ABSSSIs have become a challenging clinical issue, associated with high direct and indirect costs. SSIs are an important subgroup of ABSSSIs and are associated with high rates of morbidity. Among other pathogens, MRSA is prevalent in ABSSSIs and in SSIs. Indeed, the rates of MRSA infection and related hospitalizations are increasing dramatically and MRSA has emerged as the most common cause of purulent infections. Besides, MRSA infection is a risk factor for subsequent hospitalization and death. In the management of surgical patients, it could therefore be very important to recognize if there are risk factors for the development of SSI caused by MRSA.

Through a systematic review of the literature and the consensus of 228 Italian surgeons, obtained by the Delphi method, we made an effort to identify and quantify the importance of risk factors for and protective factors against MRSA SSIs. Our primary aim was to facilitate the early recognition of SSIs caused by MRSA, which leads to promptly start an adequate antibiotic therapy (Table 4). These risk and protective factors can be rapidly validated in retrospective and/or perspective studies, in order to have an instrument, for surgeons and physicians, to identify patients with a suspected MRSA SSI. However, our propositions are not an alternative to current, recommended measures of hygiene and appropriate antibiotic prophylaxis.

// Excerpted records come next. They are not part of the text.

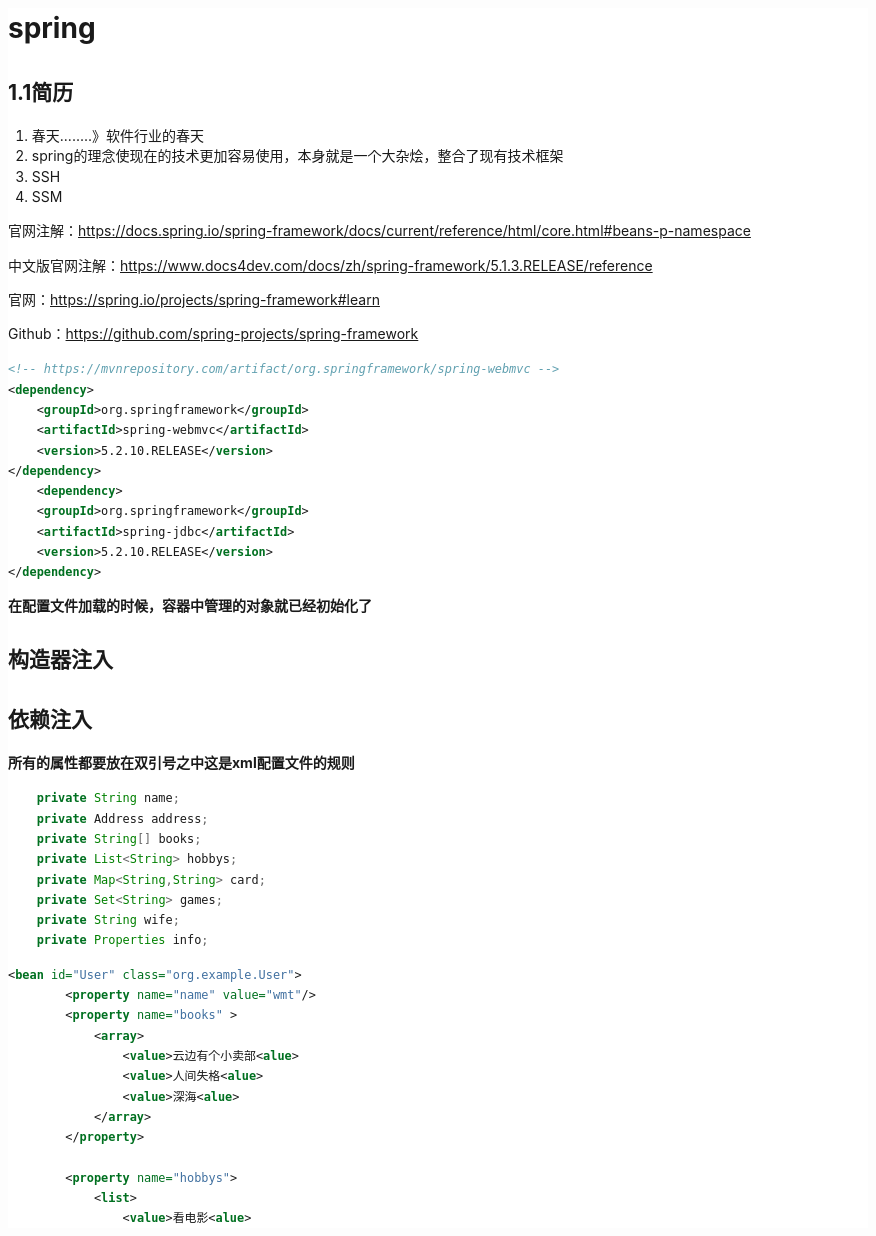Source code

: # spring

## 1.1简历

1. 春天........》软件行业的春天
2. spring的理念使现在的技术更加容易使用，本身就是一个大杂烩，整合了现有技术框架
3. SSH
4. SSM

官网注解：https://docs.spring.io/spring-framework/docs/current/reference/html/core.html#beans-p-namespace

中文版官网注解：https://www.docs4dev.com/docs/zh/spring-framework/5.1.3.RELEASE/reference

官网：https://spring.io/projects/spring-framework#learn

Github：https://github.com/spring-projects/spring-framework

```xml
<!-- https://mvnrepository.com/artifact/org.springframework/spring-webmvc -->
<dependency>
    <groupId>org.springframework</groupId>
    <artifactId>spring-webmvc</artifactId>
    <version>5.2.10.RELEASE</version>
</dependency>
    <dependency>
    <groupId>org.springframework</groupId>
    <artifactId>spring-jdbc</artifactId>
    <version>5.2.10.RELEASE</version>
</dependency>
```

**在配置文件加载的时候，容器中管理的对象就已经初始化了**

## 构造器注入

## 依赖注入

**所有的属性都要放在双引号之中这是xml配置文件的规则**

```java
    private String name;
    private Address address;
    private String[] books;
    private List<String> hobbys;
    private Map<String,String> card;
    private Set<String> games;
    private String wife;
    private Properties info;
```

```xml
<bean id="User" class="org.example.User">     
        <property name="name" value="wmt"/>
        <property name="books" >
            <array>
                <value>云边有个小卖部<alue>   
                <value>人间失格<alue>
                <value>深海<alue>
            </array>
        </property>

        <property name="hobbys">
            <list>
                <value>看电影<alue>
```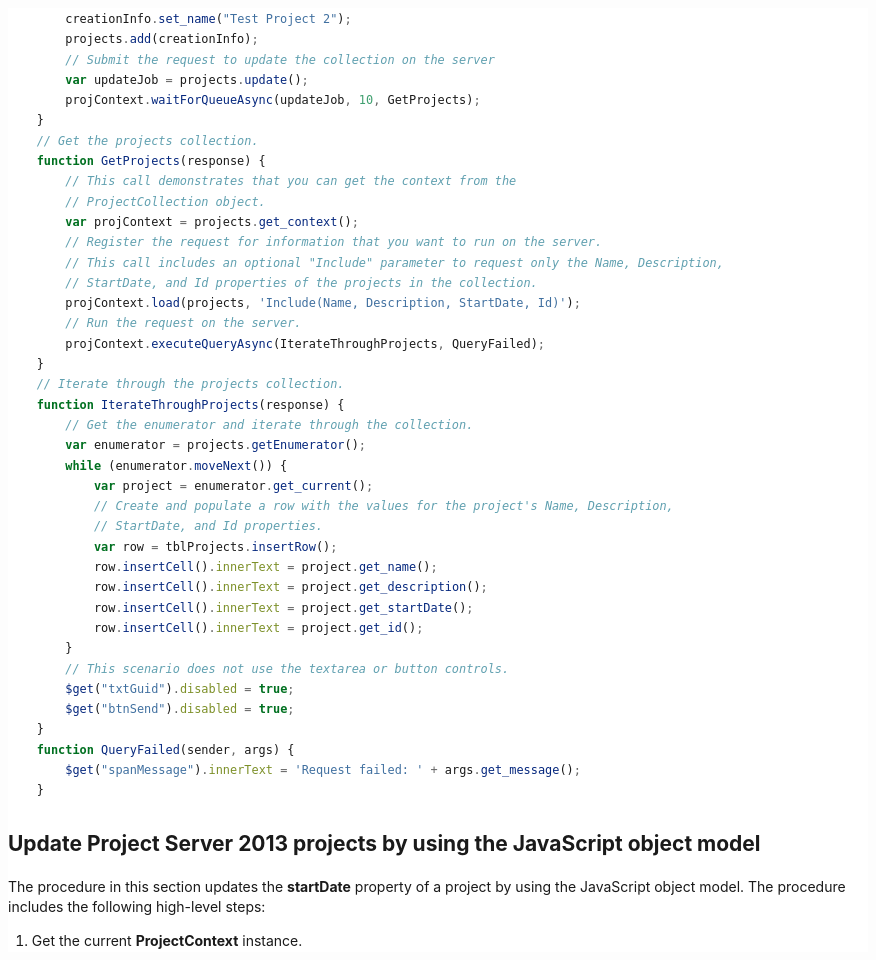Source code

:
 ```js
        creationInfo.set_name("Test Project 2");
        projects.add(creationInfo);
        // Submit the request to update the collection on the server
        var updateJob = projects.update();
        projContext.waitForQueueAsync(updateJob, 10, GetProjects);
    }
    // Get the projects collection.
    function GetProjects(response) {
        // This call demonstrates that you can get the context from the 
        // ProjectCollection object.
        var projContext = projects.get_context();
        // Register the request for information that you want to run on the server.
        // This call includes an optional "Include" parameter to request only the Name, Description,
        // StartDate, and Id properties of the projects in the collection.
        projContext.load(projects, 'Include(Name, Description, StartDate, Id)');
        // Run the request on the server.
        projContext.executeQueryAsync(IterateThroughProjects, QueryFailed);
    }
    // Iterate through the projects collection.
    function IterateThroughProjects(response) {
        // Get the enumerator and iterate through the collection.
        var enumerator = projects.getEnumerator();
        while (enumerator.moveNext()) {
            var project = enumerator.get_current();
            // Create and populate a row with the values for the project's Name, Description,
            // StartDate, and Id properties.
            var row = tblProjects.insertRow();
            row.insertCell().innerText = project.get_name();
            row.insertCell().innerText = project.get_description();
            row.insertCell().innerText = project.get_startDate();
            row.insertCell().innerText = project.get_id();
        }
        // This scenario does not use the textarea or button controls.
        $get("txtGuid").disabled = true;
        $get("btnSend").disabled = true;
    }
    function QueryFailed(sender, args) {
        $get("spanMessage").innerText = 'Request failed: ' + args.get_message();
    }
```

## Update Project Server 2013 projects by using the JavaScript object model

<a name="pj15_CRUDProjectsJSOM_UpdateProjects"> </a>

The procedure in this section updates the **startDate** property of a project by using the JavaScript object model. The procedure includes the following high-level steps:
  
1. Get the current **ProjectContext** instance.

In the case of a SSI, after debridement of the wound and taking samples of the material obtained from the wound for culture, empiric antibiotic therapy should be started, especially if the risk of a MRSA infection is high. There is, however, an urgent need to reduce hospitalization, through the use of more effective outpatient treatment strategies that can reduce costs and improve patients’ outcomes and satisfaction. Because early discharge is almost always recommended for surgical patients, dalbavancin might be a beneficial addition to the therapeutic armamentarium for the treatment of SSIs, since its use does not prolong the time of the hospital stay. In fact, dalbavancin, with its long half-life, can be administered also in the case of programmed discharge of a patient.

Conclusions

SSIs due to MRSA are associated with considerable morbidity and mortality, as well as being a heavy financial burden on the healthcare system. Through a systematic review of the literature and the consensus of 228 Italian surgeons, obtained by the Delphi method, we suggest major and minor risk and protective factors to facilitate the early recognition of SSIs caused by MRSA in order to promptly start an appropriate antibiotic therapy.